An alternative approach, that espoused by the American Association of Clinical Endocrinologists Medical Guidelines for Clinical Practice for the Diagnosis and Treatment of Menopause (free signup required to read) takes a much more physiologically-justified direction in suggesting that we should deal with one hormone at a time in a descending order of priority. By alleviating, first, the priority estrogen need, we allow other hormones to ease back to their own innate levels, thus revealing whether or not we actually do have abnormalities in our ability to provide for them, as distinguished from abnormalities of supply due to borrowing from them to meet higher priority needs.

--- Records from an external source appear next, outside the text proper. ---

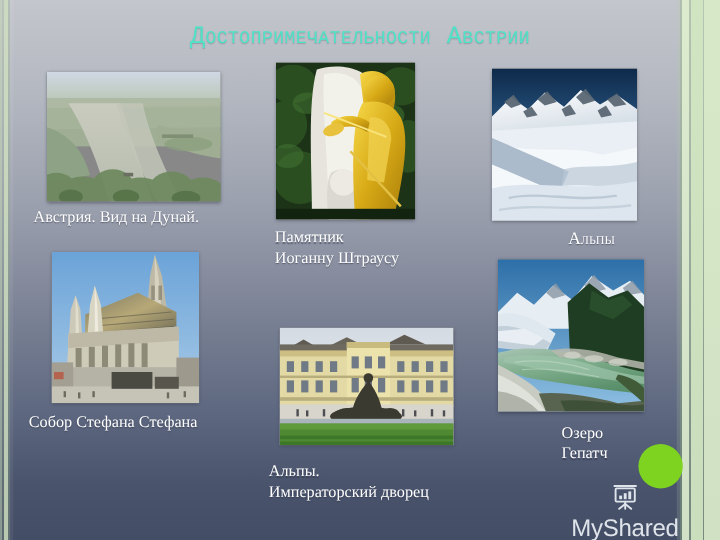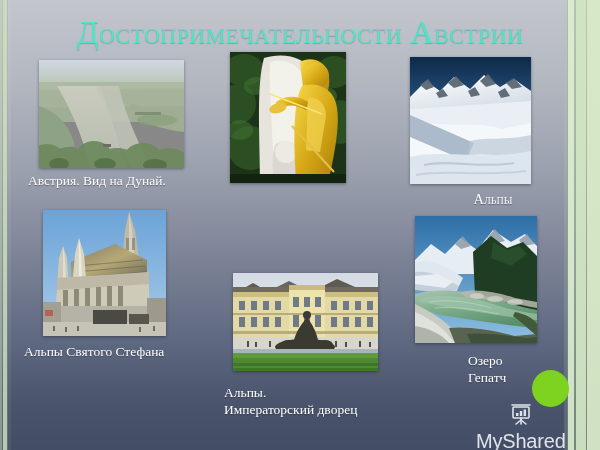"Достопримечательности Австрии" .title { font-family: none -> Liberation Mono, monospace; font-size: 32px -> 21px; top: 14px -> 20px }
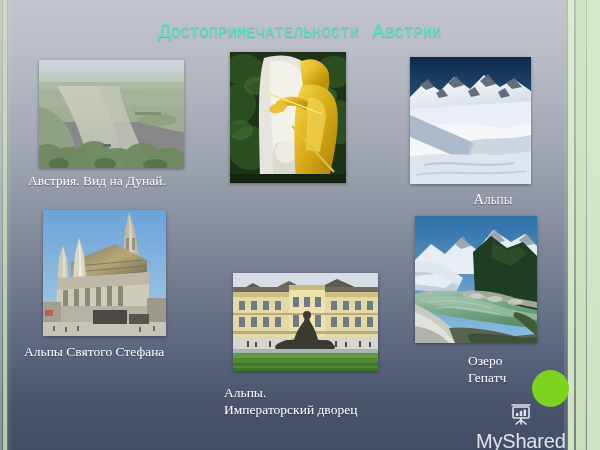"Памятник" div.caption { html: none -> <div>Памятник Иоганну Штраусу</div> }
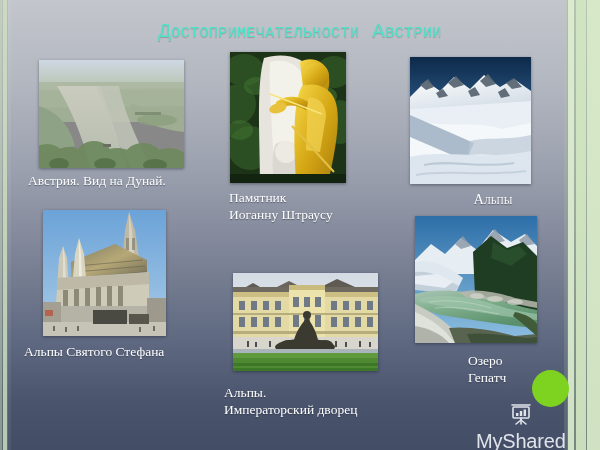"Альпы Святого Стефана" div.caption { text: Альпы Святого -> Собор Стефана }
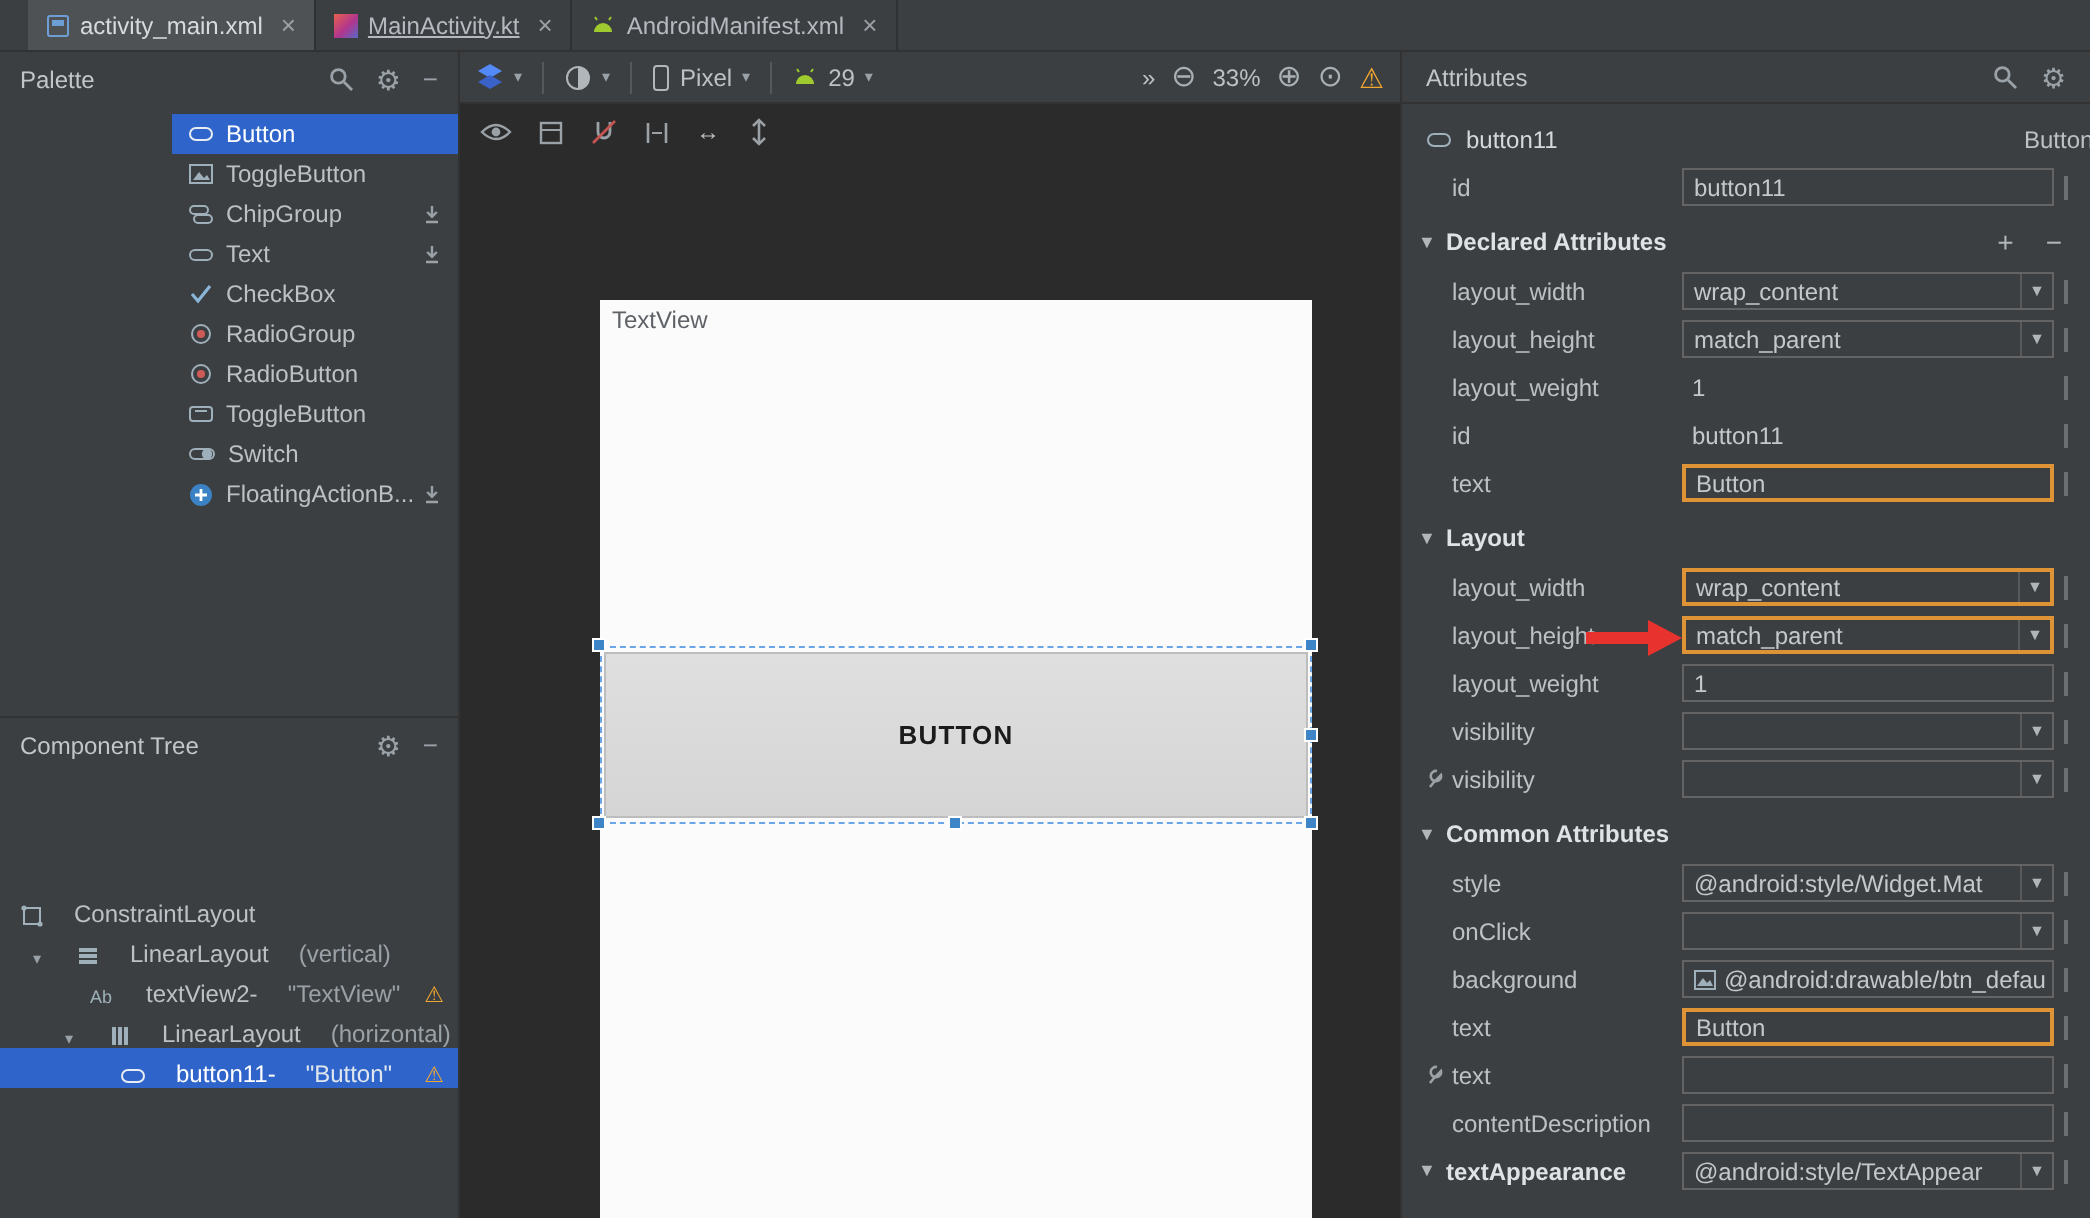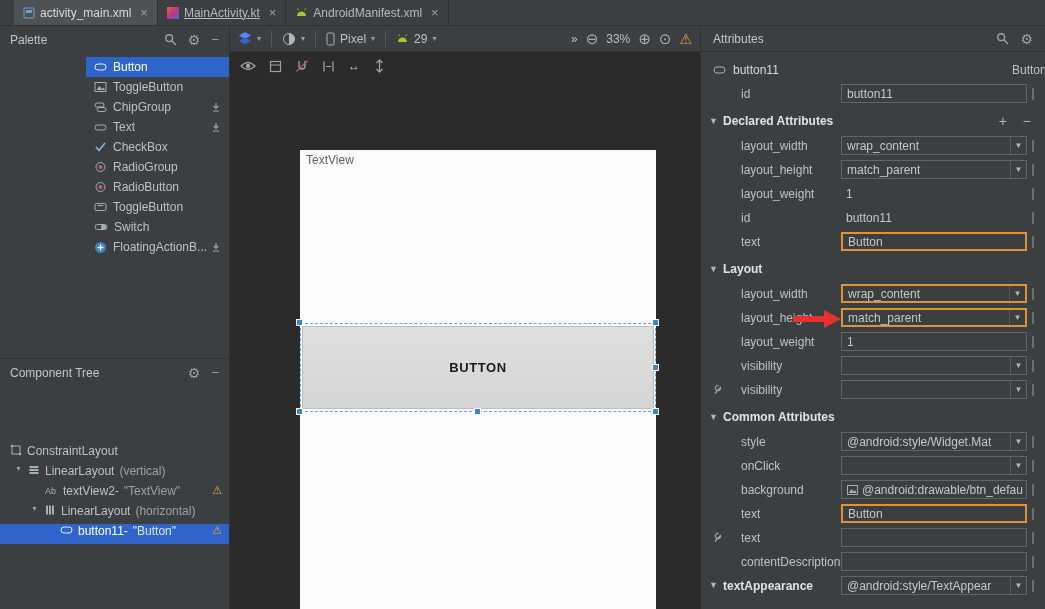"id" .alabel { left: 40px -> 25px }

Compounding pharmacists make more money the more hormones we buy from them and the more times they have to test and readjust those hrt blends. It's a business model, not a primary health care delivery mode. And it's one that has been helped along by marketing in the publishing business, where celebrities further confuse this issue with their own books that promise all sorts of sexy wonders if we'll only buy into this or that program that they themselves are marketing.

Please don't get us wrong—there are many excellent and knowledgeable pharmacists, but diagnosis and treatment are not part of their professional preparation and certification. There are many good things that compounded hrts can do for us, like provide more flexible dosing or blends that may suit our own bodies needs better than retail options, but the industry of "bioidentical hrts" as it has come, in the marketing sense, to mean this test-and-kitchen-sink program, is not necessary for most women from a health/wellness standpoint.

And so our biggest concern is that as a result of the conflation of these two concepts, the pure biochemical definition of bioidentical and the marketing concept, women are in a sense deprived of an opportunity to fully understand their choices. There are many retail human-identical hrts, and yet current marketing (as well as the anti-hrt crusaders') efforts have made it seem as though the compounded combo hrts have as their only alternative Premarin. All prescription retail hrt is not Premarin, and yet that is the implication that many many women have been brought to believe. This is a deception and misconception that distresses us on behalf of all of the women who won't find their best choices because they don't know that more exists or they feel they cannot afford to use something "bioidentical" because the package the pharmacist is offering her is too expensive.

There is a place in the market for each and every hrt that exists today, as well as many that do not and that we can only dream about. There are women for whom the "kitchen sink" works the best; there are women for whom nothing but Premarin works. What we would prefer is that each woman be given a chance to find where on that continuum of choices she falls, not to feel that she has to choose between one end of it and the other because the rest is invisible to her thanks to marketing by pharmacies, drug reps, doctors, publishers, anti-hrt crusaders, insurance companies, and all of the others who seek to profit from her confusion and discomfort.